### Your task
From the line that has "cx_px: 1315" down to the final line of the listing below, transcribe every line exactly, and only those.

*** Data extract Section Begins ***

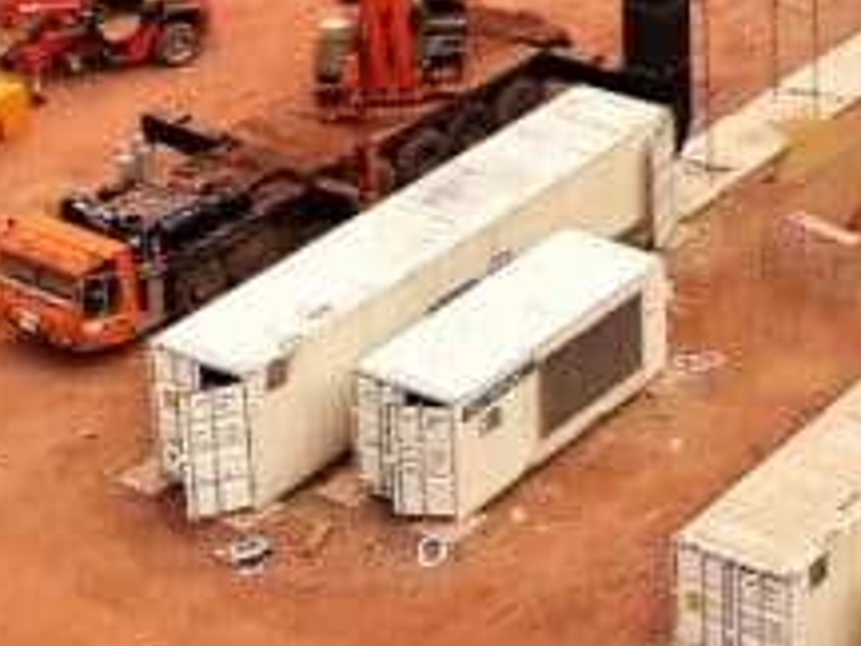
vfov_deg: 10.6
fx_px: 3308
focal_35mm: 133
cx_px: 1315
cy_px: -423
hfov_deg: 13.9
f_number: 1.9
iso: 40
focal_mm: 3.7
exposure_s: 1/513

*** Data extract Section Ends ***

### Exercise answer
cx_px: 1315
cy_px: -423
hfov_deg: 13.9
f_number: 1.9
iso: 40
focal_mm: 3.7
exposure_s: 1/513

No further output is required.